Beim Dreiergipfel im September in Berlin habe Tony Blair einer eigenen Truppe unter Planung und Führung der EU bereits zugestimmt. Beim Gipfel in Brüssel sei er deutlich zögernder aufgetreten, berichteten deutsche Delegationsteilnehmer.

Einen Zusammenhang zu den kaum verbrämten Drohungen des US-Botschafters bei der Nato wollte gestern niemand herstellen. Das Verständnis über den Prozess der europäischen Integration sei „nicht überall in Washington gleich ausgeprägt“, seufzte ein deutscher Diplomat. Ein vergleichsweise junger Politikbereich wie die gemeinsame Sicherheits- und Verteidigungspolitik habe sich durch die weltpolitischen Herausforderungen rund um den 11. September überraschend schnell entwickelt – es sei schwer, den Amerikanern diese Dynamik nahe zu bringen.
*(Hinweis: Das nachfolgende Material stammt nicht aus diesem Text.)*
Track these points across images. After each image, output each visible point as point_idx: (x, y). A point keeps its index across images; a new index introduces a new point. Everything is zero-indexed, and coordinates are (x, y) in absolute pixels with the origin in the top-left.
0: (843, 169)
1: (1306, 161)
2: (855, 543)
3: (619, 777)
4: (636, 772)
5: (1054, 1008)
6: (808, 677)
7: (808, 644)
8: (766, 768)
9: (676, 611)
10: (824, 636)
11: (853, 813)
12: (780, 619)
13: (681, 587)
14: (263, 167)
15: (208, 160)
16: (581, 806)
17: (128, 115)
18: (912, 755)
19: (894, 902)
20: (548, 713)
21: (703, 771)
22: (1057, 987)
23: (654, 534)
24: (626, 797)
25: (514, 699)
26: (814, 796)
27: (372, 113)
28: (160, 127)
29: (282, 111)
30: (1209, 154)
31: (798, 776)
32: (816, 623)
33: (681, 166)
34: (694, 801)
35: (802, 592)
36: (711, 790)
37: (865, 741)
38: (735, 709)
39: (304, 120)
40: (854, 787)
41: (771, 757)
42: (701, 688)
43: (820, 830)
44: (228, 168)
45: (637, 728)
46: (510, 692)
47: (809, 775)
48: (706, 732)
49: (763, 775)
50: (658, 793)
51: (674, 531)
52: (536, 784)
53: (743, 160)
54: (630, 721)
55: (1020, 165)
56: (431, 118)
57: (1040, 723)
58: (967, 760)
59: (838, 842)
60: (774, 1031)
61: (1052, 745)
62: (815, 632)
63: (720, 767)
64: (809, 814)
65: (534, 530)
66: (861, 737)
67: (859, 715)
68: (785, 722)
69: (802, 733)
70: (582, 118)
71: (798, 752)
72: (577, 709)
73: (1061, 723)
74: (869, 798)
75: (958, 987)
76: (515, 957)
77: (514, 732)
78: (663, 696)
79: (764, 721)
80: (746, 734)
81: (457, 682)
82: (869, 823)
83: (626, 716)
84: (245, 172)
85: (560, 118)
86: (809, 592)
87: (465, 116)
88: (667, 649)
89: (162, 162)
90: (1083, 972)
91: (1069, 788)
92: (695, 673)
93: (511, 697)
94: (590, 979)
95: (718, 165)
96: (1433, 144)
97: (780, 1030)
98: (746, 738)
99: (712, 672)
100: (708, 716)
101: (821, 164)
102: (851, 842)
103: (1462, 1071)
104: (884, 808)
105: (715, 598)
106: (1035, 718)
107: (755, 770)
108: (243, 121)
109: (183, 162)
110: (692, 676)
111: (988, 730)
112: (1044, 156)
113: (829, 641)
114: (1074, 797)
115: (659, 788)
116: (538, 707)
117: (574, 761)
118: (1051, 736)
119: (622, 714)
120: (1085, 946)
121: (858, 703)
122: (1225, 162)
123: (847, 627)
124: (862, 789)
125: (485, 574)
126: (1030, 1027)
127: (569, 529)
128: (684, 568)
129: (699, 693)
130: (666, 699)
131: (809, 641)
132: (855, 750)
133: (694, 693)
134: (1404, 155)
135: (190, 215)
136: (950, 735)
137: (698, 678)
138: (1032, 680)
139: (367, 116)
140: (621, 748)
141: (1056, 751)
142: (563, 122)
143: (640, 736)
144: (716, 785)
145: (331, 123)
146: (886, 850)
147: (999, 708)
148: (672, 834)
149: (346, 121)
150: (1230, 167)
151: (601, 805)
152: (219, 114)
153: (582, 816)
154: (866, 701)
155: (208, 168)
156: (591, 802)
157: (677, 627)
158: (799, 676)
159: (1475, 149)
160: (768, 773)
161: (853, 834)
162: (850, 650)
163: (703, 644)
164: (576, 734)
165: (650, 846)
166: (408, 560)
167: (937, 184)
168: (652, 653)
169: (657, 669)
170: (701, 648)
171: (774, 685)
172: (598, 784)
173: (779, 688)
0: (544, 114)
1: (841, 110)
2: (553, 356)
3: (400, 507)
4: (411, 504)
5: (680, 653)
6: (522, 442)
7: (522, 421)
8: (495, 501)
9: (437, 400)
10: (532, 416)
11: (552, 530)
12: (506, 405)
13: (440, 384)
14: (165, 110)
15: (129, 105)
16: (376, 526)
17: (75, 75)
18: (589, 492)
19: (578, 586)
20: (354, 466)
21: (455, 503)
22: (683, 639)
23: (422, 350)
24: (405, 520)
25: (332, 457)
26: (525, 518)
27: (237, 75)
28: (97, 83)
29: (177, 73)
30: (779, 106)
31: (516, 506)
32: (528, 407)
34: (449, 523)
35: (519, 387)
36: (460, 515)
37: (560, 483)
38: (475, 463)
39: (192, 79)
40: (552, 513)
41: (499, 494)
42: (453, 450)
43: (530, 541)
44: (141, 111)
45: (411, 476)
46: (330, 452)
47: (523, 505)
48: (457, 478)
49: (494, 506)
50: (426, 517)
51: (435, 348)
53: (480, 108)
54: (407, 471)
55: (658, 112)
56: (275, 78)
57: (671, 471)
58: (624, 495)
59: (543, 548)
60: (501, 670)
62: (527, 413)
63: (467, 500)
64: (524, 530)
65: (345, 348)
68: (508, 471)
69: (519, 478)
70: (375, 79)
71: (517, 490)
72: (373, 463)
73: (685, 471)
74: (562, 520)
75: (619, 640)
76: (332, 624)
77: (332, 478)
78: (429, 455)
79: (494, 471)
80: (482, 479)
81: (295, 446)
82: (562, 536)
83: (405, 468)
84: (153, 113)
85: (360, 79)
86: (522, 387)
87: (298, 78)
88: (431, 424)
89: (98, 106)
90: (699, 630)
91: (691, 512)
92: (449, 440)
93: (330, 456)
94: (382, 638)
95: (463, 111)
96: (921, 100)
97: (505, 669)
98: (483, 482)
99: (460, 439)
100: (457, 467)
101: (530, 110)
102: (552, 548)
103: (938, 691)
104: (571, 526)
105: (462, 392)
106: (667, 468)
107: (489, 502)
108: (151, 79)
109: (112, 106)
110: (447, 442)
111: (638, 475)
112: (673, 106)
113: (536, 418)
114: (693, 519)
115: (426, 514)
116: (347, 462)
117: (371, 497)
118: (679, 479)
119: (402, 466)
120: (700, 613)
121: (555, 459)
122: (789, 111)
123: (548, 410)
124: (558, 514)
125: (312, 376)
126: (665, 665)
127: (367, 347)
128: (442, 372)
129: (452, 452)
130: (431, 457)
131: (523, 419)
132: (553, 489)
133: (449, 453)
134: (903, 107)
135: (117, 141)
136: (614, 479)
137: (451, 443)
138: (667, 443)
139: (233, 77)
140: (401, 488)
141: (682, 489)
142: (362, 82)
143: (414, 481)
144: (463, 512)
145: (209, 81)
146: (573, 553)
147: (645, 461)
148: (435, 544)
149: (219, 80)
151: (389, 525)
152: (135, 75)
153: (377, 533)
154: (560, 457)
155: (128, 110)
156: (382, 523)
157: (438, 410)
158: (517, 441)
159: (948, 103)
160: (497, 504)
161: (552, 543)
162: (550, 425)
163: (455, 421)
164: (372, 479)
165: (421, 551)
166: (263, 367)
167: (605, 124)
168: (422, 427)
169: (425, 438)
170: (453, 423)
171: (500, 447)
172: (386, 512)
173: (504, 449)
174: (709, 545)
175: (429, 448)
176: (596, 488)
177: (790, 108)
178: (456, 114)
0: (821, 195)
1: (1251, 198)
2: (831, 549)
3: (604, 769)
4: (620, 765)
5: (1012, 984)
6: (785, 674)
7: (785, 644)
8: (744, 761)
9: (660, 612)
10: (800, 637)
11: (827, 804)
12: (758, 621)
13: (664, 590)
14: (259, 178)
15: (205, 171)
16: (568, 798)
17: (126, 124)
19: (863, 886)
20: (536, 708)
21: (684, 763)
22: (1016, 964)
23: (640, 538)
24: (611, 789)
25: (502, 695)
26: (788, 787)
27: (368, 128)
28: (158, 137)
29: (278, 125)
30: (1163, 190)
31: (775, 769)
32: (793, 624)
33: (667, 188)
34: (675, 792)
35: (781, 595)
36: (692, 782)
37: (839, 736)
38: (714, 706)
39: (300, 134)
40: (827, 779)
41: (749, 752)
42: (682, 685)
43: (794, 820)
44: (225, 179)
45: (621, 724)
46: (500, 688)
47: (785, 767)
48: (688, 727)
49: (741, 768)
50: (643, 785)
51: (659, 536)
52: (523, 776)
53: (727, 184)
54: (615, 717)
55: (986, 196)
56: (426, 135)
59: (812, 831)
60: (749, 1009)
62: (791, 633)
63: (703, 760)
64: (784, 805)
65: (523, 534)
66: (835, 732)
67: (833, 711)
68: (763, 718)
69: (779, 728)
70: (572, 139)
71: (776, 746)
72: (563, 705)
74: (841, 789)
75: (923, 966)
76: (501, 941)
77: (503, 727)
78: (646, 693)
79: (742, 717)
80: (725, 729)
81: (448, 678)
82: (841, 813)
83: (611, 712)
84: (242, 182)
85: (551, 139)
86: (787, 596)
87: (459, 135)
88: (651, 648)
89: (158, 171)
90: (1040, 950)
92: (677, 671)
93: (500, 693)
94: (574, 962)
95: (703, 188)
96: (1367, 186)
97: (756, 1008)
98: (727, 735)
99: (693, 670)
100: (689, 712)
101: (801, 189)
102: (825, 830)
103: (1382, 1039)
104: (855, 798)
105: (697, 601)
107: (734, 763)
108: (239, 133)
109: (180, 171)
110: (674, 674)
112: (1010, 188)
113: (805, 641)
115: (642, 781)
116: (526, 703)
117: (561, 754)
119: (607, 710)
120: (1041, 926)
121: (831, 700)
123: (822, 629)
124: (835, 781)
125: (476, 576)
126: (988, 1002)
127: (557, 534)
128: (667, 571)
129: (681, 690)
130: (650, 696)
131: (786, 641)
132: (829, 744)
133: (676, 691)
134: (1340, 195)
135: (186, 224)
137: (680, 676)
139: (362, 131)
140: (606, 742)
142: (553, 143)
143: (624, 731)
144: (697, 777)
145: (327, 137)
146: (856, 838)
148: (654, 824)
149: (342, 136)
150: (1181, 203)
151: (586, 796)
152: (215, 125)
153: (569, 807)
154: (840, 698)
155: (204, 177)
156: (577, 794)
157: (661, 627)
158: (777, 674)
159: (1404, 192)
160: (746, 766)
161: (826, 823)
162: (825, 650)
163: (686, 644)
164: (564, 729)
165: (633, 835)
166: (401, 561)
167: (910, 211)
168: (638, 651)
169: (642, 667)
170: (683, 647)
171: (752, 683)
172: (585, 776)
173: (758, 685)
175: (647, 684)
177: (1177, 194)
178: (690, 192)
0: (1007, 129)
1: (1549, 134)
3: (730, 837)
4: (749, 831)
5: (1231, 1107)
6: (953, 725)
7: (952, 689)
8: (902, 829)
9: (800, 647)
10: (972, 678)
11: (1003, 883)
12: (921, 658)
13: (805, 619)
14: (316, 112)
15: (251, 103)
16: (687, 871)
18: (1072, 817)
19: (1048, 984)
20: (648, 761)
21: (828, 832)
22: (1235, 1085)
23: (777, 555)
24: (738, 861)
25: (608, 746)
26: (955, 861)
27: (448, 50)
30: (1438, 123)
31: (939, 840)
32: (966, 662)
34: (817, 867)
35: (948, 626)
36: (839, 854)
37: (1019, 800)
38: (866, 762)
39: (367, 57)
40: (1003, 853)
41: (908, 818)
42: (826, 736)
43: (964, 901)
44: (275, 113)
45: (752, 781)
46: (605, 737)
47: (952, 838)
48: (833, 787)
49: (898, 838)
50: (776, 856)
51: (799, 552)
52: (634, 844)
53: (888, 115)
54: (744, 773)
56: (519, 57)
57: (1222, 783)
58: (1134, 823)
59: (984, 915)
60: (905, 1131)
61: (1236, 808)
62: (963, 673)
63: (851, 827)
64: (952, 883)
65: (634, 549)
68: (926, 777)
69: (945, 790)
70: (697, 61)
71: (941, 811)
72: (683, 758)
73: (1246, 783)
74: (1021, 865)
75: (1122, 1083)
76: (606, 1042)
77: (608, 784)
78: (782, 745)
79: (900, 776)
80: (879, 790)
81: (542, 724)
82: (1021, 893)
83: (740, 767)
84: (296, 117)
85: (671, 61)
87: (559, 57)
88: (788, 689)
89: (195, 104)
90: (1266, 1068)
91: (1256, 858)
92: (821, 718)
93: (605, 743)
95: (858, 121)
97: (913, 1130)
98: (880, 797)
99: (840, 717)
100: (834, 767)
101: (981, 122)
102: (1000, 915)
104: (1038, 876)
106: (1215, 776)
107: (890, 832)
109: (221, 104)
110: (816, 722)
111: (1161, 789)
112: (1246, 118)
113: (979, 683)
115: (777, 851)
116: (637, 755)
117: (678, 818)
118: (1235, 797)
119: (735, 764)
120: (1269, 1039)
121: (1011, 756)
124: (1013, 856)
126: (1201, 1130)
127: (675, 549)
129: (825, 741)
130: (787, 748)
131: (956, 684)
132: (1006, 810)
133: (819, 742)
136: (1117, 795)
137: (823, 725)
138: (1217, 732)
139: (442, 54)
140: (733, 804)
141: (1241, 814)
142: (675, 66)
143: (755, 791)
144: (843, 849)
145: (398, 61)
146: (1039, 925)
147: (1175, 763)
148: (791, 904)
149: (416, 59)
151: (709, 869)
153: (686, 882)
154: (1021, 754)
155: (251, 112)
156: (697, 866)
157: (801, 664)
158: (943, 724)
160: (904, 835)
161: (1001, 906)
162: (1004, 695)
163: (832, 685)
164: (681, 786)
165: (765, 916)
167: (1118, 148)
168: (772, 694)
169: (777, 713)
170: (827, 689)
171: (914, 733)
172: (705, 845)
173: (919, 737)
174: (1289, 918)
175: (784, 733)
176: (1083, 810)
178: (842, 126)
Bei der Nato haben alle Beteuerungen der Gipfelteilnehmer, ihre Pläne seien nicht gegen das Bündnis gerichtet, die Wogen nicht glätten können. Am Montag kommen die Nato-Botschafter zu einer Sondersitzung zusammen. Einen Tag später wollen sie bei einem Treffen dem sicherheitspolitischen Ausschuss bei der EU auf den Zahn fühlen.